Here is a simple program that overwrites an enum variable with another variant with associated data, and then needs a reference to that associated data afterward. (A more realistic example would have associated data that can't easily be copied.)
fn choose_u64() -> u64 { 1234 }
#[derive(Debug)]
enum E {
V1(),
V2(u64)
}
fn main() {
// Set up some enum-typed variable.
let mut e = E::V1();
// Switch it to contain variant 2, with an associated value, and get a
// reference to that value.
e = E::V2(choose_u64());
let E::V2(n) = &e else {
panic!("Shouldn't get here");
};
println!("I emplaced: {n}");
}
Is there any better idiom for this that doesn't require boilerplate to convince the compiler that you checked for something that can never happen (the else panic branch)? I know you can do the same with a match
expression, but that is even more boilerplate. I'm hoping for some construct like std::variant::emplace
from C++, which provides the caller with a reference to the value they just emplaced.
As a secondary question that informs how important the first is: is the compiler likely in practice to actually generate any code for the impossible branch in a release build, or is it purely a syntactic annoyance?
I'm hoping for some construct like std::variant::emplace from C++, which provides the caller with a reference to the value they just emplaced.
AFAIK there's no such thing:
V2(u64)
as a unit, therefore even with a helper there is no real way to handle this case any other way than as a two-step, at most you can use unsafe APIs for the second step (see below).You could set a primitive representation for your enum to make sure they have a stable memory representation and retrieve the value pointer directly, but that's a bit...

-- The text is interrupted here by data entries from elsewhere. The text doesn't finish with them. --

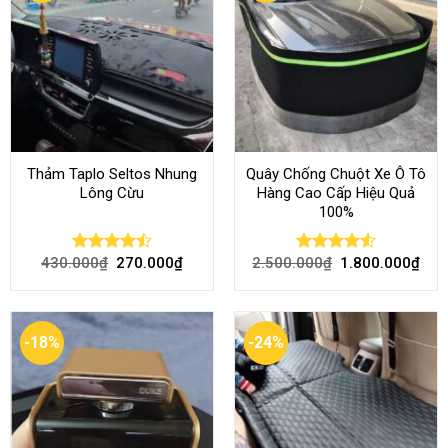
Thảm Taplo Seltos Nhung
Quây Chống Chuột Xe Ô Tô
Lông Cừu
Hàng Cao Cấp Hiệu Quả
100%
430.000
₫
270.000
₫
2.500.000
₫
1.800.000
₫
Rated
Rated
4.51
4.46
out
out of 5
of 5
-18%
-24%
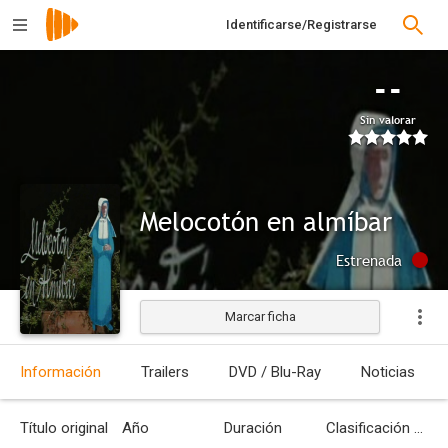
Identificarse/Registrarse
--
Sin valorar
Melocotón en almíbar
Estrenada
Marcar ficha
Información
Trailers
DVD / Blu-Ray
Noticias
Título original
Año
Duración
Clasificación por edades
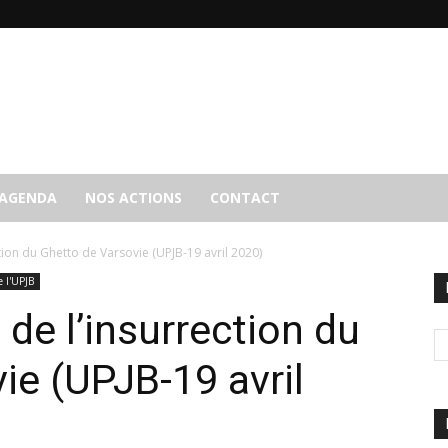
AGENDA
NOS ACTIONS
CONTACT
on du Ghetto de Varsovie (UPJB-19 avril 2020)
e l'UPJB
e l’insurrection du
ie (UPJB-19 avril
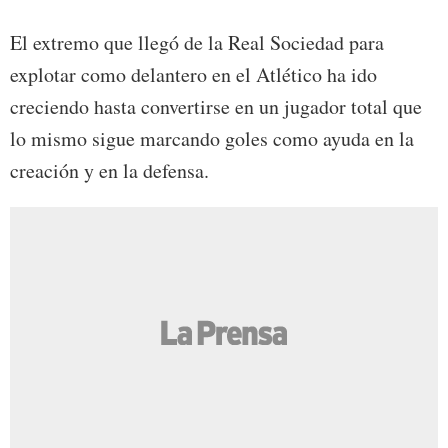
El extremo que llegó de la Real Sociedad para
explotar como delantero en el Atlético ha ido
creciendo hasta convertirse en un jugador total que
lo mismo sigue marcando goles como ayuda en la
creación y en la defensa.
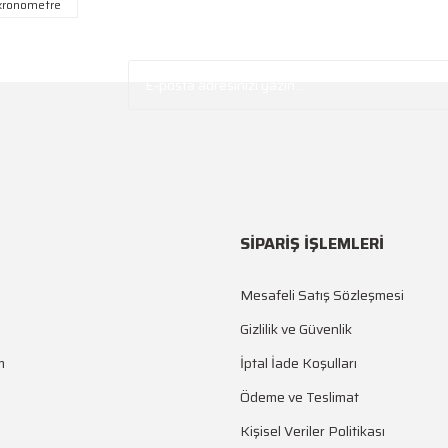
 kronometre
Ürün hakkında henüz soru sorulmamış.
Bu ürüne ilk yorumu siz yapın!
Yorum Yaz
Soru Sor
SİPARİŞ İŞLEMLERİ
Mesafeli Satış Sözleşmesi
Gönder
Gizlilik ve Güvenlik
m
İptal İade Koşulları
Ödeme ve Teslimat
Kişisel Veriler Politikası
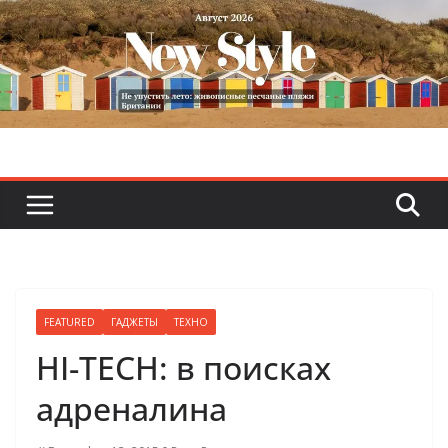
Skip
to
content
FEATURED
ГАДЖЕТЫ
ТЕХНО
HI-TECH: в поисках
адреналина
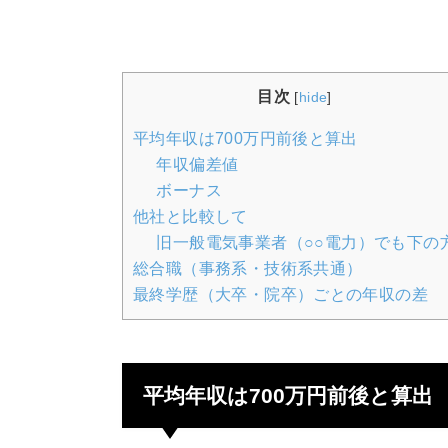
目次
[
hide
]
平均年収は700万円前後と算出
年収偏差値
ボーナス
他社と比較して
旧一般電気事業者（○○電力）でも下の
総合職（事務系・技術系共通）
最終学歴（大卒・院卒）ごとの年収の差
平均年収は700万円前後と算出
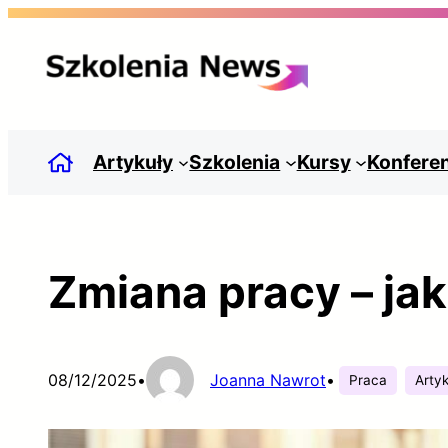
Przejdź
do
treści
Artykuły
Szkolenia
Kursy
Konfere
Zmiana pracy – ja
08/12/2025
•
Joanna Nawrot
•
Praca
Arty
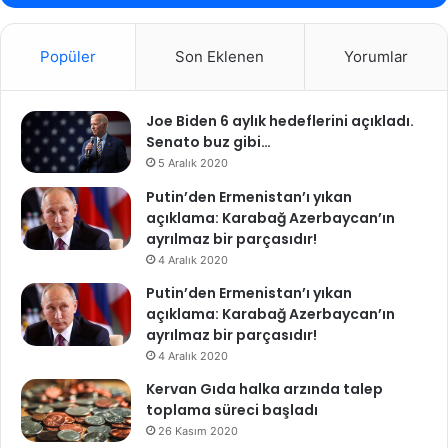
Popüler
Son Eklenen
Yorumlar
Joe Biden 6 aylık hedeflerini açıkladı.
Senato buz gibi…
5 Aralık 2020
Putin’den Ermenistan’ı yıkan
açıklama: Karabağ Azerbaycan’ın
ayrılmaz bir parçasıdır!
4 Aralık 2020
Putin’den Ermenistan’ı yıkan
açıklama: Karabağ Azerbaycan’ın
ayrılmaz bir parçasıdır!
4 Aralık 2020
Kervan Gıda halka arzında talep
toplama süreci başladı
26 Kasım 2020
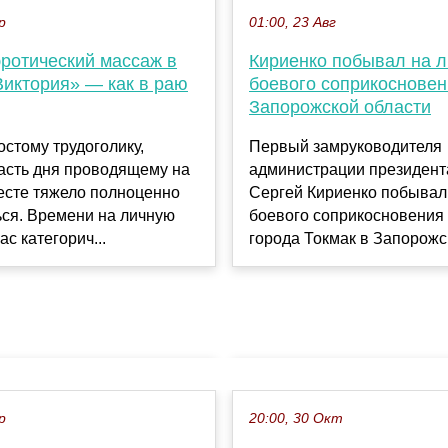
р
01:00, 23 Авг
эротический массаж в
Кириенко побывал на 
Виктория» — как в раю
боевого соприкосновен
Запорожской области
остому трудоголику,
Первый замруководителя
асть дня проводящему на
администрации президент
есте тяжело полноценно
Сергей Кириенко побывал
ься. Времени на личную
боевого соприкосновения
ас категорич...
города Токмак в Запорожск
р
20:00, 30 Окт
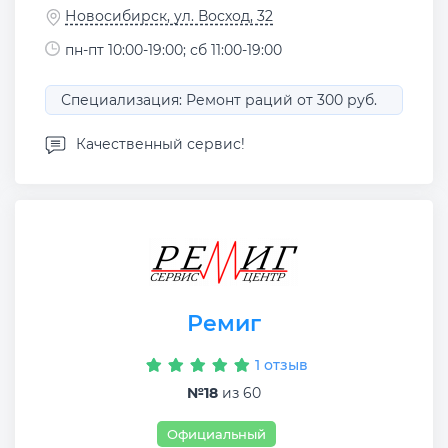
Новосибирск, ул. Восход, 32
пн-пт 10:00-19:00; сб 11:00-19:00
Специализация: Ремонт раций от 300 руб.
Качественный сервис!
Ремиг
1 отзыв
№18
из 60
Официальный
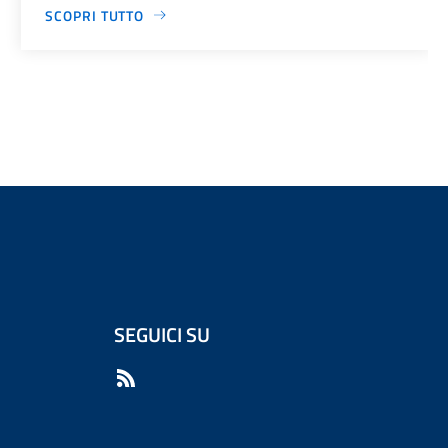
SCOPRI TUTTO
SEGUICI SU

As a secondary question that informs how important the first is: is the compiler likely in practice to actually generate any code for the impossible branch in a release build, or is it purely a syntactic annoyance?
If you plug your snippet into godbolt you'll see that with -O
it doesn't even reference the panic entry point, so I'd say it's mostly the latter.
Also FWIW in this case you should probably use unreachable!
. It's effectively an alias for panic!
(and will indeed panic) but it provides better classification for automated tooling, and hinting to readers.